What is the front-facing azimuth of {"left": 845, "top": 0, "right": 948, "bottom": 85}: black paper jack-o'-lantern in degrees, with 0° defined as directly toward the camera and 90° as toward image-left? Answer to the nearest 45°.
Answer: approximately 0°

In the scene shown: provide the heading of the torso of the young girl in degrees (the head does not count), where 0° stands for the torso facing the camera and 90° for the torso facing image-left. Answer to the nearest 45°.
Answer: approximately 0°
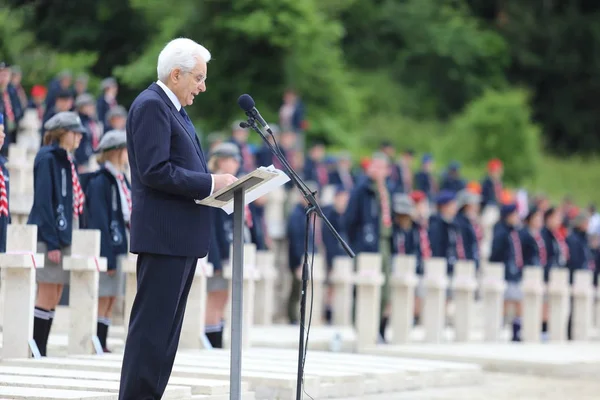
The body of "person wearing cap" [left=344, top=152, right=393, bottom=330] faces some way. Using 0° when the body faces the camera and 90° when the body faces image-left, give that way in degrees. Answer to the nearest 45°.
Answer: approximately 315°

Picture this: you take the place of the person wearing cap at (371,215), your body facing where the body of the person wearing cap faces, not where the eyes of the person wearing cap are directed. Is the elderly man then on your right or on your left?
on your right

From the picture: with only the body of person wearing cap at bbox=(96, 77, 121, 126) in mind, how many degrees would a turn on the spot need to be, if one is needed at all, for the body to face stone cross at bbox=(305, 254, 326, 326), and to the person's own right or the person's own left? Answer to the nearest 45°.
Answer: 0° — they already face it

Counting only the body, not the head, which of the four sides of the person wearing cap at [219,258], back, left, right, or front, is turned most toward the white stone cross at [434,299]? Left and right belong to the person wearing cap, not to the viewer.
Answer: left

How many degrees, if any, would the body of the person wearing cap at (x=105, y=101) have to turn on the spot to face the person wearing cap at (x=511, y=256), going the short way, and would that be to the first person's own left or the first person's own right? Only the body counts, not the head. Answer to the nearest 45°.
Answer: approximately 45° to the first person's own left

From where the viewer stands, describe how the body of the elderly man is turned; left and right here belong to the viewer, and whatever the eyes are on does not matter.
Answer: facing to the right of the viewer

_ _ _ _

[EXERCISE OBJECTIVE]
Edit all the entries above so that "elderly man" becomes "older man" and every other word stays the same. Give the revised entries without the pictures.

[SOLUTION TO THIS PROBLEM]
What is the front-facing azimuth of {"left": 845, "top": 0, "right": 948, "bottom": 85}: black paper jack-o'-lantern in degrees, with 0° defined as directly toward the camera and 90° as toward image-left? Answer to the nearest 45°.
Answer: approximately 0°

In the scene shown: provide the heading of the torso of the young girl in degrees (the head does not count), where 0° stands for the torso facing the camera and 90° for the torso facing image-left. Answer to the nearest 45°.
Answer: approximately 0°
The body of "person wearing cap" [left=344, top=152, right=393, bottom=330] faces some way. Using 0° when the body faces the camera and 90° when the body faces image-left, give that way in degrees. Answer to the nearest 45°.
Answer: approximately 315°

Picture this: you take the place of the person wearing cap at (371,215), your body facing where the body of the person wearing cap faces, not where the eyes of the person wearing cap are directed. Is the older man then on your right or on your left?
on your right

From the picture: with only the body of person wearing cap at bbox=(96, 77, 121, 126) in mind, how many degrees would a turn on the spot need to be, if one is needed at all, for the body to face stone cross at bbox=(305, 254, 326, 326), and to the person's own right or the person's own left? Answer to the nearest 45°.
Answer: 0° — they already face it

Counting only the body, not the head, which of the four sides of the person wearing cap at [219,258], back, left, right, or front, is turned most toward the white stone cross at [434,299]? Left and right belong to the person wearing cap, not to the viewer.
Answer: left

How many degrees, if any, would the body of the person wearing cap at (x=105, y=101) have to turn on the spot to face the person wearing cap at (x=511, y=256), going the short way, and would that be to the first person's own left or the first person's own right? Only the body counts, not the head. Answer to the nearest 45°.
Answer: approximately 45° to the first person's own left

From where the viewer stands, describe how the body of the older man is turned; left and right here belong to the viewer, and whatever the eyes are on does not matter.
Answer: facing to the right of the viewer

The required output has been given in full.